### WRITTEN EXERCISE
Reproduce the entire listing below, line for line, with no changes.

### GIVEN RECORDS
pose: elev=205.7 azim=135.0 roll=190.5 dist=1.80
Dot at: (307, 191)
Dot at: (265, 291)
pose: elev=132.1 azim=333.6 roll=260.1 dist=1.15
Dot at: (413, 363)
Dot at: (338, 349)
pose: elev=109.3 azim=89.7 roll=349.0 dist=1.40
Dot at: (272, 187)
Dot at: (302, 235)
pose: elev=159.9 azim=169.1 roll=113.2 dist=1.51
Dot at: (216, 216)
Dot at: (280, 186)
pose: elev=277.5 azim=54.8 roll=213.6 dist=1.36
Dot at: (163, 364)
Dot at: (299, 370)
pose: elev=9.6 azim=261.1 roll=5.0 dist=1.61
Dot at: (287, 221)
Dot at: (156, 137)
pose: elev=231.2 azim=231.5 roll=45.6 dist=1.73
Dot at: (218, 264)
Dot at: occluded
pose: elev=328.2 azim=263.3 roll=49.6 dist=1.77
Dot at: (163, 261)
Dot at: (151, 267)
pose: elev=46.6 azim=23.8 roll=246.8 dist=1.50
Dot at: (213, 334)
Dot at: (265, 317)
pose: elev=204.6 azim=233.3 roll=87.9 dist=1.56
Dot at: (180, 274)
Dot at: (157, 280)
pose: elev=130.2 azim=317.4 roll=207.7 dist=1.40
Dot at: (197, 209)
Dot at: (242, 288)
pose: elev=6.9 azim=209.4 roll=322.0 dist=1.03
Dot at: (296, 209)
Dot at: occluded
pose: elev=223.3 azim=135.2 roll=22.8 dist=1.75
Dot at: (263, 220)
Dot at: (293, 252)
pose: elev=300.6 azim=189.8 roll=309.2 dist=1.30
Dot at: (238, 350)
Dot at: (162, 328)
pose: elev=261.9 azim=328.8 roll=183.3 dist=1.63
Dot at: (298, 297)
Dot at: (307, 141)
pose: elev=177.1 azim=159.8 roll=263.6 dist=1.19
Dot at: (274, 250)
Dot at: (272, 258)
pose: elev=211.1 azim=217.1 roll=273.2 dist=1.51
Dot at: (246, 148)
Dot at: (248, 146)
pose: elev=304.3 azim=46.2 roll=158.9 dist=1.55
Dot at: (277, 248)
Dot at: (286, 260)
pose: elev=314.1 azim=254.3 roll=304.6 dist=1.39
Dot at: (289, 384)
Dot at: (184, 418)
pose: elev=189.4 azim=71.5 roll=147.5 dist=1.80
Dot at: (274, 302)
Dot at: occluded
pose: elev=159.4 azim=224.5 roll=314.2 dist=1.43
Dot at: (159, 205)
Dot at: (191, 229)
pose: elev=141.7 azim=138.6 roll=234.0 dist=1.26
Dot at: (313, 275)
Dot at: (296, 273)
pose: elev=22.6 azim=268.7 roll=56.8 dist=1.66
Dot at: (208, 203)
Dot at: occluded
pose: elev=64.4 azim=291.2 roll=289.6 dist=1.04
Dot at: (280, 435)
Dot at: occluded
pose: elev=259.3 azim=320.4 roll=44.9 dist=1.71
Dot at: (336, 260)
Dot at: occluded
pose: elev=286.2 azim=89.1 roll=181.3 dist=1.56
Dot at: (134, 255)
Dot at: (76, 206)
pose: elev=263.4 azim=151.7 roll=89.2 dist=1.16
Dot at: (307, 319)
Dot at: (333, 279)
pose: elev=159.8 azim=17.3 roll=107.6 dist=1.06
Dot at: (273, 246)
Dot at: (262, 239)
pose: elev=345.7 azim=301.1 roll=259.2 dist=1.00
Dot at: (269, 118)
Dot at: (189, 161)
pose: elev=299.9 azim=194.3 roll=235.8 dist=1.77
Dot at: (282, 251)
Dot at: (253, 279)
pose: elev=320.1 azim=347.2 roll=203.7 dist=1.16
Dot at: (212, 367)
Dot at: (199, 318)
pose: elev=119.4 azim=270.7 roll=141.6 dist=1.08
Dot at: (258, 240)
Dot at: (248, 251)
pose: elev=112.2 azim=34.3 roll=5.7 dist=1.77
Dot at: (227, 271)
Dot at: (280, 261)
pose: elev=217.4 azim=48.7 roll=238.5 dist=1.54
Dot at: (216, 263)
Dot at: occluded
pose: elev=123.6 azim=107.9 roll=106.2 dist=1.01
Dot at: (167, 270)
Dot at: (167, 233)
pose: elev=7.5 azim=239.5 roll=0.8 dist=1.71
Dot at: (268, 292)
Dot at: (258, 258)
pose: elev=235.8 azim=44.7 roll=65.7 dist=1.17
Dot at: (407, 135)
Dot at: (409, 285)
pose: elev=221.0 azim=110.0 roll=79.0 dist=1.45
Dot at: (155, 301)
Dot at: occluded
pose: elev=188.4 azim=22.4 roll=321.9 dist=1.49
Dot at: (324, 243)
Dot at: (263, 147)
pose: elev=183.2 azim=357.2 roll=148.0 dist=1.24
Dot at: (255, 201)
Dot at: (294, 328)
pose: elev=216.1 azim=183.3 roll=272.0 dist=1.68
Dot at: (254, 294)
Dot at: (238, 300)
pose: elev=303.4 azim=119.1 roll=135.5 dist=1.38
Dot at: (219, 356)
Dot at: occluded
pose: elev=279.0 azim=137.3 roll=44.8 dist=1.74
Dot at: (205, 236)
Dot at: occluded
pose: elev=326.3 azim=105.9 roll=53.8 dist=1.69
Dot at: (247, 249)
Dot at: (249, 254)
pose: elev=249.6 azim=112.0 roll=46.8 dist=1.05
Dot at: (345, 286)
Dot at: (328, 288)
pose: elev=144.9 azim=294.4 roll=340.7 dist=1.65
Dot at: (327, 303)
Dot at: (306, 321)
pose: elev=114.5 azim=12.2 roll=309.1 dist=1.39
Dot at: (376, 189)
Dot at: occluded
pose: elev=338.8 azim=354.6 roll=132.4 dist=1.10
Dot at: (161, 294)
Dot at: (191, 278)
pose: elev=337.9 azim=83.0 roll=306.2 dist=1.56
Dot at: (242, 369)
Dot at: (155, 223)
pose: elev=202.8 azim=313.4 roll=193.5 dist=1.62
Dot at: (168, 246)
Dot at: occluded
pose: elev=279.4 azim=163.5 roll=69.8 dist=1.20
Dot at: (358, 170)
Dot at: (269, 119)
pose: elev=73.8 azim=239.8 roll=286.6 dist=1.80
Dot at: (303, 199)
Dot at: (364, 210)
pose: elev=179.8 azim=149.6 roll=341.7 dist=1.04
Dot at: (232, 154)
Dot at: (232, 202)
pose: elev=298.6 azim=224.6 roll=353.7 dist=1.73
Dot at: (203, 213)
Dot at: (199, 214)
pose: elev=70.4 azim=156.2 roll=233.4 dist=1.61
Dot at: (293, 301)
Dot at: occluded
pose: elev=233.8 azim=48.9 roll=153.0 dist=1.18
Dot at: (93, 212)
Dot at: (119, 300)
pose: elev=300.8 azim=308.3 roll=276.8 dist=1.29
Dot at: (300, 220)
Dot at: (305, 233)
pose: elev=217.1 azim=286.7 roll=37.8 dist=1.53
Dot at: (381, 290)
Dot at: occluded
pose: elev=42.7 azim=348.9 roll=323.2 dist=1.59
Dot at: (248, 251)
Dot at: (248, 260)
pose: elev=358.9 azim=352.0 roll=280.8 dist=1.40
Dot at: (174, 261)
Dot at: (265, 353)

### EXPECTED ANSWER
pose: elev=205.7 azim=135.0 roll=190.5 dist=1.80
Dot at: (307, 191)
Dot at: (265, 291)
pose: elev=132.1 azim=333.6 roll=260.1 dist=1.15
Dot at: (413, 363)
Dot at: (338, 349)
pose: elev=109.3 azim=89.7 roll=349.0 dist=1.40
Dot at: (272, 187)
Dot at: (302, 235)
pose: elev=159.9 azim=169.1 roll=113.2 dist=1.51
Dot at: (216, 216)
Dot at: (280, 186)
pose: elev=277.5 azim=54.8 roll=213.6 dist=1.36
Dot at: (163, 364)
Dot at: (299, 370)
pose: elev=9.6 azim=261.1 roll=5.0 dist=1.61
Dot at: (287, 221)
Dot at: (156, 137)
pose: elev=231.2 azim=231.5 roll=45.6 dist=1.73
Dot at: (218, 264)
Dot at: occluded
pose: elev=328.2 azim=263.3 roll=49.6 dist=1.77
Dot at: (163, 261)
Dot at: (151, 267)
pose: elev=46.6 azim=23.8 roll=246.8 dist=1.50
Dot at: (213, 334)
Dot at: (265, 317)
pose: elev=204.6 azim=233.3 roll=87.9 dist=1.56
Dot at: (180, 274)
Dot at: (157, 280)
pose: elev=130.2 azim=317.4 roll=207.7 dist=1.40
Dot at: (197, 209)
Dot at: (242, 288)
pose: elev=6.9 azim=209.4 roll=322.0 dist=1.03
Dot at: (296, 209)
Dot at: occluded
pose: elev=223.3 azim=135.2 roll=22.8 dist=1.75
Dot at: (263, 220)
Dot at: (293, 252)
pose: elev=300.6 azim=189.8 roll=309.2 dist=1.30
Dot at: (238, 350)
Dot at: (162, 328)
pose: elev=261.9 azim=328.8 roll=183.3 dist=1.63
Dot at: (298, 297)
Dot at: (307, 141)
pose: elev=177.1 azim=159.8 roll=263.6 dist=1.19
Dot at: (274, 250)
Dot at: (272, 258)
pose: elev=211.1 azim=217.1 roll=273.2 dist=1.51
Dot at: (246, 148)
Dot at: (248, 146)
pose: elev=304.3 azim=46.2 roll=158.9 dist=1.55
Dot at: (277, 248)
Dot at: (286, 260)
pose: elev=314.1 azim=254.3 roll=304.6 dist=1.39
Dot at: (289, 384)
Dot at: (184, 418)
pose: elev=189.4 azim=71.5 roll=147.5 dist=1.80
Dot at: (274, 302)
Dot at: occluded
pose: elev=159.4 azim=224.5 roll=314.2 dist=1.43
Dot at: (159, 205)
Dot at: (191, 229)
pose: elev=141.7 azim=138.6 roll=234.0 dist=1.26
Dot at: (313, 275)
Dot at: (296, 273)
pose: elev=22.6 azim=268.7 roll=56.8 dist=1.66
Dot at: (208, 203)
Dot at: occluded
pose: elev=64.4 azim=291.2 roll=289.6 dist=1.04
Dot at: (280, 435)
Dot at: occluded
pose: elev=259.3 azim=320.4 roll=44.9 dist=1.71
Dot at: (336, 260)
Dot at: occluded
pose: elev=286.2 azim=89.1 roll=181.3 dist=1.56
Dot at: (134, 255)
Dot at: (76, 206)
pose: elev=263.4 azim=151.7 roll=89.2 dist=1.16
Dot at: (307, 319)
Dot at: (333, 279)
pose: elev=159.8 azim=17.3 roll=107.6 dist=1.06
Dot at: (273, 246)
Dot at: (262, 239)
pose: elev=345.7 azim=301.1 roll=259.2 dist=1.00
Dot at: (269, 118)
Dot at: (189, 161)
pose: elev=299.9 azim=194.3 roll=235.8 dist=1.77
Dot at: (282, 251)
Dot at: (253, 279)
pose: elev=320.1 azim=347.2 roll=203.7 dist=1.16
Dot at: (212, 367)
Dot at: (199, 318)
pose: elev=119.4 azim=270.7 roll=141.6 dist=1.08
Dot at: (258, 240)
Dot at: (248, 251)
pose: elev=112.2 azim=34.3 roll=5.7 dist=1.77
Dot at: (227, 271)
Dot at: (280, 261)
pose: elev=217.4 azim=48.7 roll=238.5 dist=1.54
Dot at: (216, 263)
Dot at: occluded
pose: elev=123.6 azim=107.9 roll=106.2 dist=1.01
Dot at: (167, 270)
Dot at: (167, 233)
pose: elev=7.5 azim=239.5 roll=0.8 dist=1.71
Dot at: (268, 292)
Dot at: (258, 258)
pose: elev=235.8 azim=44.7 roll=65.7 dist=1.17
Dot at: (407, 135)
Dot at: (409, 285)
pose: elev=221.0 azim=110.0 roll=79.0 dist=1.45
Dot at: (155, 301)
Dot at: occluded
pose: elev=188.4 azim=22.4 roll=321.9 dist=1.49
Dot at: (324, 243)
Dot at: (263, 147)
pose: elev=183.2 azim=357.2 roll=148.0 dist=1.24
Dot at: (255, 201)
Dot at: (294, 328)
pose: elev=216.1 azim=183.3 roll=272.0 dist=1.68
Dot at: (254, 294)
Dot at: (238, 300)
pose: elev=303.4 azim=119.1 roll=135.5 dist=1.38
Dot at: (219, 356)
Dot at: occluded
pose: elev=279.0 azim=137.3 roll=44.8 dist=1.74
Dot at: (205, 236)
Dot at: occluded
pose: elev=326.3 azim=105.9 roll=53.8 dist=1.69
Dot at: (247, 249)
Dot at: (249, 254)
pose: elev=249.6 azim=112.0 roll=46.8 dist=1.05
Dot at: (345, 286)
Dot at: (328, 288)
pose: elev=144.9 azim=294.4 roll=340.7 dist=1.65
Dot at: (327, 303)
Dot at: (306, 321)
pose: elev=114.5 azim=12.2 roll=309.1 dist=1.39
Dot at: (376, 189)
Dot at: occluded
pose: elev=338.8 azim=354.6 roll=132.4 dist=1.10
Dot at: (161, 294)
Dot at: (191, 278)
pose: elev=337.9 azim=83.0 roll=306.2 dist=1.56
Dot at: (242, 369)
Dot at: (155, 223)
pose: elev=202.8 azim=313.4 roll=193.5 dist=1.62
Dot at: (168, 246)
Dot at: occluded
pose: elev=279.4 azim=163.5 roll=69.8 dist=1.20
Dot at: (358, 170)
Dot at: (269, 119)
pose: elev=73.8 azim=239.8 roll=286.6 dist=1.80
Dot at: (303, 199)
Dot at: (364, 210)
pose: elev=179.8 azim=149.6 roll=341.7 dist=1.04
Dot at: (232, 154)
Dot at: (232, 202)
pose: elev=298.6 azim=224.6 roll=353.7 dist=1.73
Dot at: (203, 213)
Dot at: (199, 214)
pose: elev=70.4 azim=156.2 roll=233.4 dist=1.61
Dot at: (293, 301)
Dot at: occluded
pose: elev=233.8 azim=48.9 roll=153.0 dist=1.18
Dot at: (93, 212)
Dot at: (119, 300)
pose: elev=300.8 azim=308.3 roll=276.8 dist=1.29
Dot at: (300, 220)
Dot at: (305, 233)
pose: elev=217.1 azim=286.7 roll=37.8 dist=1.53
Dot at: (381, 290)
Dot at: occluded
pose: elev=42.7 azim=348.9 roll=323.2 dist=1.59
Dot at: (248, 251)
Dot at: (248, 260)
pose: elev=358.9 azim=352.0 roll=280.8 dist=1.40
Dot at: (174, 261)
Dot at: (265, 353)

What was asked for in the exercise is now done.